Today, however, Chanel has gone through too many facelifts and no longer smells like itself. Vintage bottles become more rare by the day and priced accordingly. It leaves us, lovers of sharply tailored chypres, with the second and third tier perfumes. It's not a bad thing, actually, since Silences by Jacomo is there.
Silences is a green floral with that telltale smell of hyacinth and lily-of-the-valley that used to be considered so feminine and chic while the modern nose realizes they would just as easily form a masculine perfume. The dry and somewhat bitter feel of Silences defies gender conventions. There's something there that smells familiar: a less animalic variation of the beloved themes of Bandit or the original Armani . I smell a slightly leathery musk, but often wonder if this is an olfactory stream-of-consciousness thing, as the notes remind me so much of Chanel No. 19 so my nose is filling the gaps on its own.

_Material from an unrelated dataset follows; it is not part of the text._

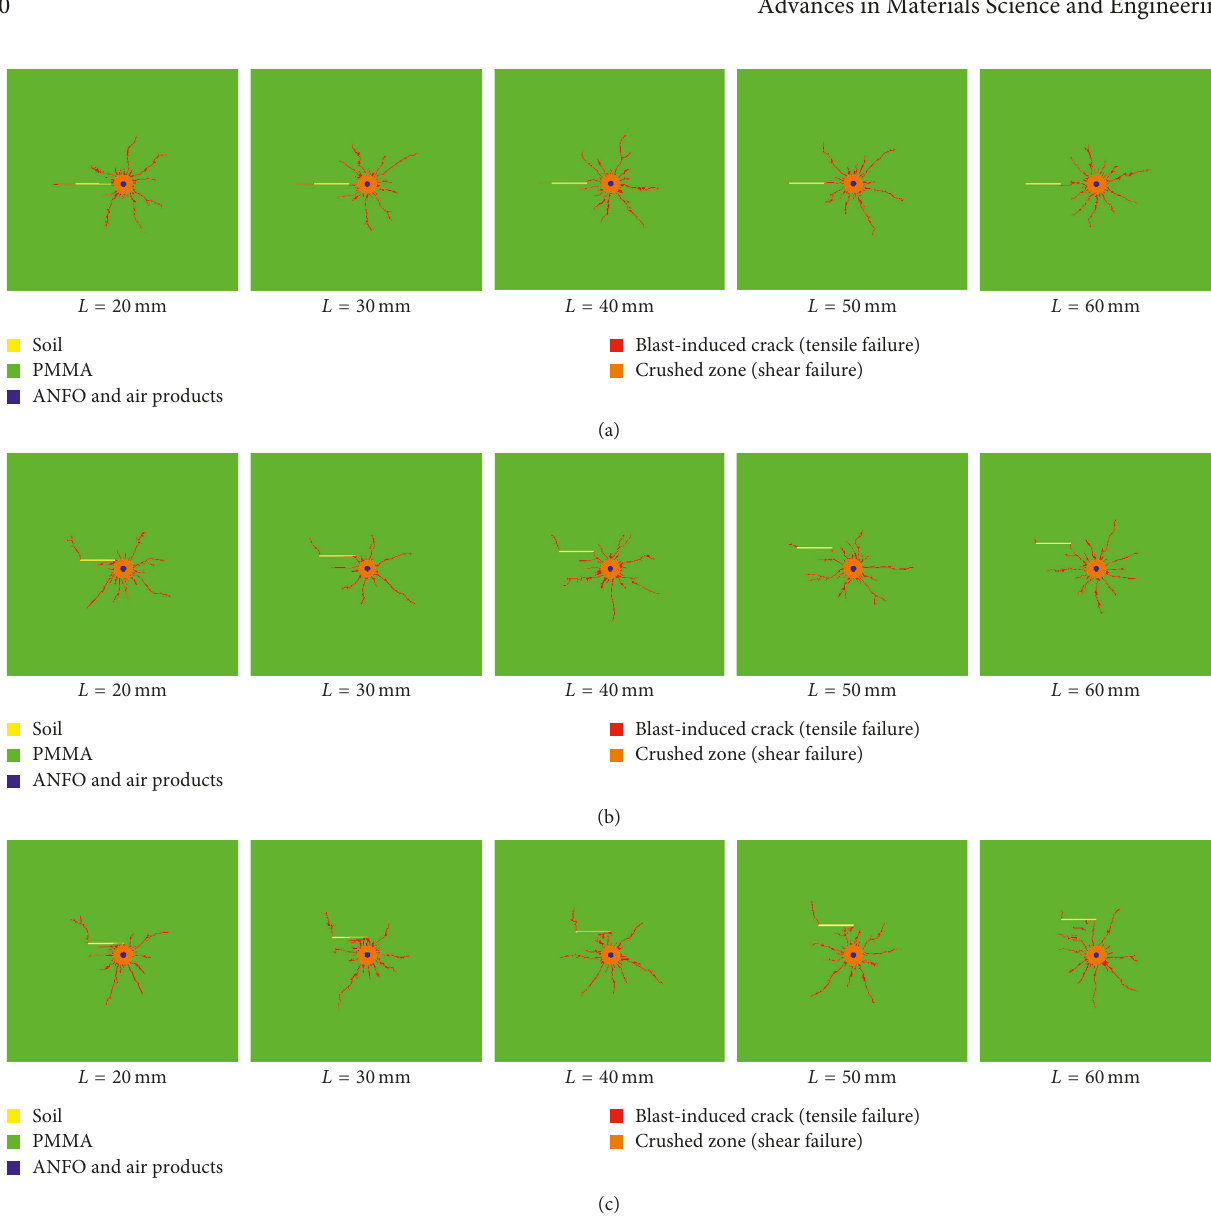
Figure 11: Material status of soil-filled PMMA after explosion. (a) θ � 0 ° ; (b) θ � 45 ° ; (c) θ � 90 °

In any case, Silences is a crisp and well-dressed beauty. I stocked up on bottles of what I believe is the original version of the parfum extrait (black bottle in a gray box, clear glass stopper under a black plastic cap) as well as some PDT. There are also newer bottles as described by Elena on Perfume Shrine. This Jacomo marvel is still to be found at reasonable prices online.

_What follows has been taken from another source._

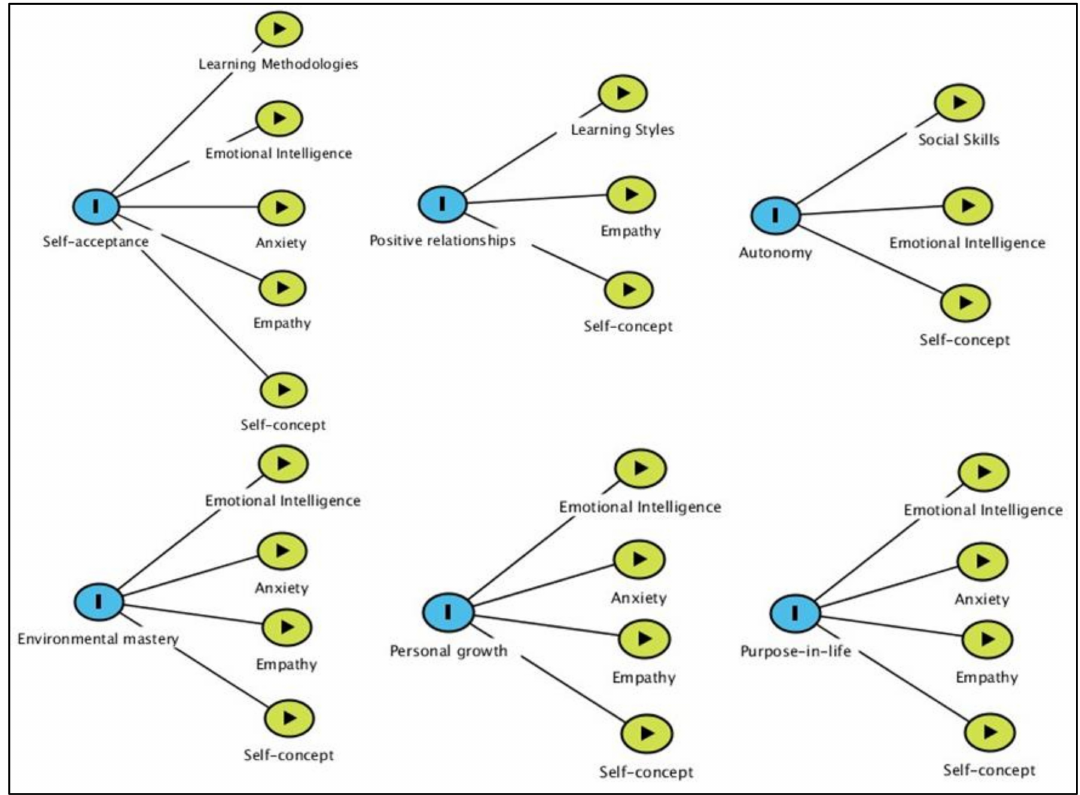
Figure 1. Directed acyclic graph of the relationship between the psychological well-being dimensions and psychosocial factors. Source: created with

Another great review of Jacomo Silences can be found on Yesterday's Perfume.
Notes (via Fragrantica): orange blossom, galbanum, bergamot, lemon, hyacinth, lily-of-the-valley, rose, sandalwood, musk, oakmoss and cedar.
Silences perfume ads from 1981 and 1998 via couleurparfum.com
I was fortunate to find a very reasonably priced bottle of Silences extrait online, and it IS wonderful--definitely from a time when perfumes had distinct character. I'm looking forward to wearing this in January/February, when I need a reminder that spring WILL come again...
ReplyDeleteI *need* some of this. I've been wearing YSL Y quite a bit this summer and love that crazy 70s green aspect. Silences parfum must be amazing.
ReplyDeleteMMMM. I love me some 1970's perfume, but I've never tried out Silences. My vintage perfume of choice is 'Opium' by YSL, especially after I read a book about how it was made and marketed ("Orgasme... Made in France" by Robert Miller - http://rhmiller.com).
ReplyDeleteI adore Chanel No 19, so if there are similar notes, I'll definitely have to stick my nose in Silences. Thanks for the review!